*EXERCISE INSTRUCTIONS*
Everything from the line with "index mcp: (123, 137)" through the last line of the data below should be copied exactly, apart from the pictures.

====== MATERIAL SHOWN ======

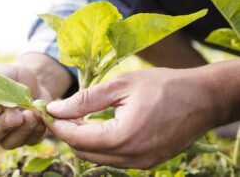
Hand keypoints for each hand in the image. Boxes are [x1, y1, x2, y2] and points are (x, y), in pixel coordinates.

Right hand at [0, 63, 51, 148]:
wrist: (36, 84)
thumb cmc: (14, 77)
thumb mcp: (4, 71)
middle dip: (3, 125)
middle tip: (16, 115)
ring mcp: (6, 137)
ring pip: (8, 143)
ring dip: (21, 130)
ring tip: (32, 114)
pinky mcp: (25, 139)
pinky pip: (29, 141)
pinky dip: (36, 130)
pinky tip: (40, 117)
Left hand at [46, 67, 221, 168]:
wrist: (204, 98)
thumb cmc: (164, 86)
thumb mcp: (121, 86)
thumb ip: (85, 100)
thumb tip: (55, 108)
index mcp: (123, 137)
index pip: (76, 138)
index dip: (57, 125)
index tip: (46, 110)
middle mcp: (131, 157)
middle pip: (83, 152)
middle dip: (67, 132)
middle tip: (58, 112)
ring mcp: (140, 164)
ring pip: (96, 157)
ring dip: (82, 139)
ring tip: (76, 116)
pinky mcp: (146, 162)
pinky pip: (112, 158)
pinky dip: (99, 144)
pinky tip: (97, 125)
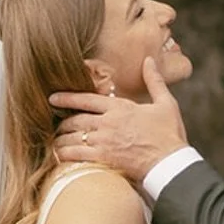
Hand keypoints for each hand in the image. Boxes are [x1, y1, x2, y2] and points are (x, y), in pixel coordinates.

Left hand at [50, 57, 188, 180]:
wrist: (171, 163)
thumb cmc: (170, 135)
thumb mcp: (166, 103)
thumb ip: (154, 81)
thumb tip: (149, 61)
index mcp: (120, 107)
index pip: (86, 99)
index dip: (67, 98)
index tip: (52, 98)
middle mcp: (108, 122)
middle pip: (75, 119)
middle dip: (62, 123)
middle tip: (55, 126)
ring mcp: (104, 141)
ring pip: (73, 137)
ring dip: (61, 140)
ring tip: (55, 142)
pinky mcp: (103, 159)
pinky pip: (76, 155)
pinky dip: (65, 155)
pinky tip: (59, 156)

======

*THE COMPLETED TASK*
index mcp: (123, 137)
index pip: (76, 138)
index dip: (57, 125)
index tip: (46, 110)
middle mcp: (131, 157)
middle pip: (83, 152)
middle dip: (67, 132)
middle tip: (58, 112)
ring mcp: (140, 164)
ring pip: (96, 157)
ring dip: (82, 139)
ring tip: (76, 116)
pinky mcp: (146, 162)
pinky pip: (112, 158)
pinky dip: (99, 144)
pinky tip: (97, 125)
Hand keypoints for each hand in the image. Boxes are [x1, y1, x2, y2] and points are (x, y), in pixel coordinates.

Left hand at [50, 57, 188, 180]:
wrist: (171, 163)
thumb cmc: (170, 135)
thumb mcp: (166, 103)
thumb ip: (154, 81)
thumb tip: (149, 61)
index mcp: (120, 107)
index pip: (86, 99)
index dip: (67, 98)
index tip: (52, 98)
middle mcp: (108, 122)
middle pip: (75, 119)
middle dip: (62, 123)
middle tip: (55, 126)
ring mcp: (104, 141)
ring pip: (73, 137)
ring dip: (61, 140)
ring tip: (55, 142)
pinky mcp: (103, 159)
pinky pip: (76, 155)
pinky dip: (65, 155)
pinky tip: (59, 156)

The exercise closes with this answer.